Given data.
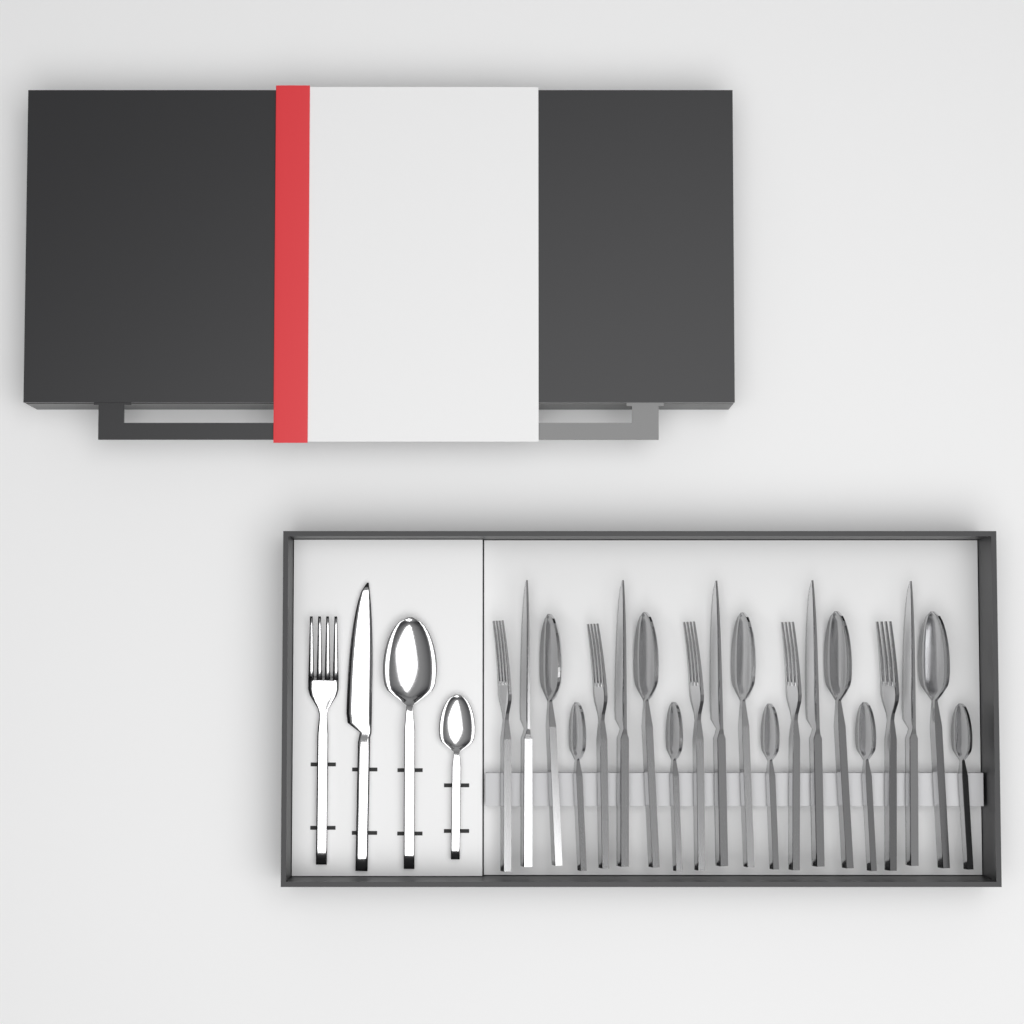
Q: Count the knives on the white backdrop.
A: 6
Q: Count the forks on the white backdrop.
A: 6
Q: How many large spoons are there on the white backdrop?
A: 6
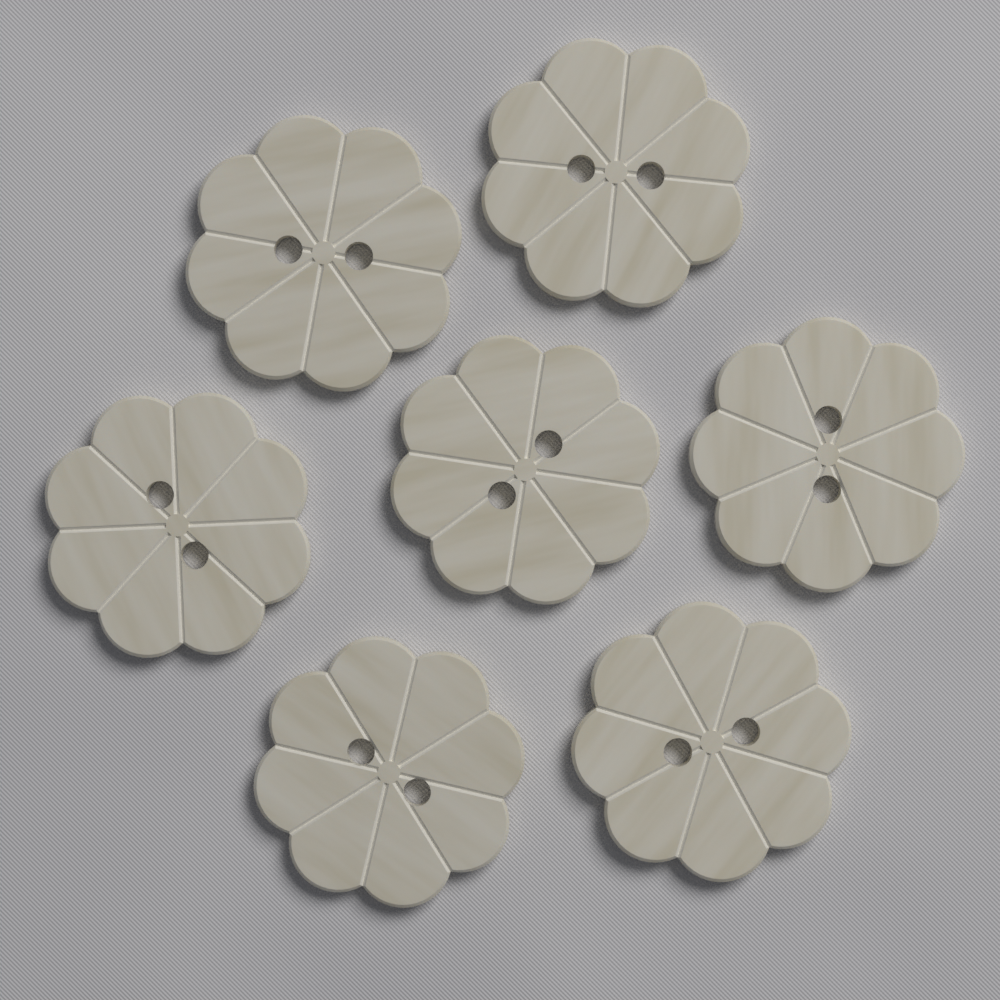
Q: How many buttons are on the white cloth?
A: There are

Required task.
Recast every line of the entries above as a Markdown table with the columns Row and Text, numbering each row and omitting blank lines. Leave the pictures out of the table.

The answer.
| Row | Text |
|---|---|
| 1 | Q: Count the knives on the white backdrop. |
| 2 | A: 6 |
| 3 | Q: Count the forks on the white backdrop. |
| 4 | A: 6 |
| 5 | Q: How many large spoons are there on the white backdrop? |
| 6 | A: 6 |
| 7 | Q: How many buttons are on the white cloth? |
| 8 | A: There are |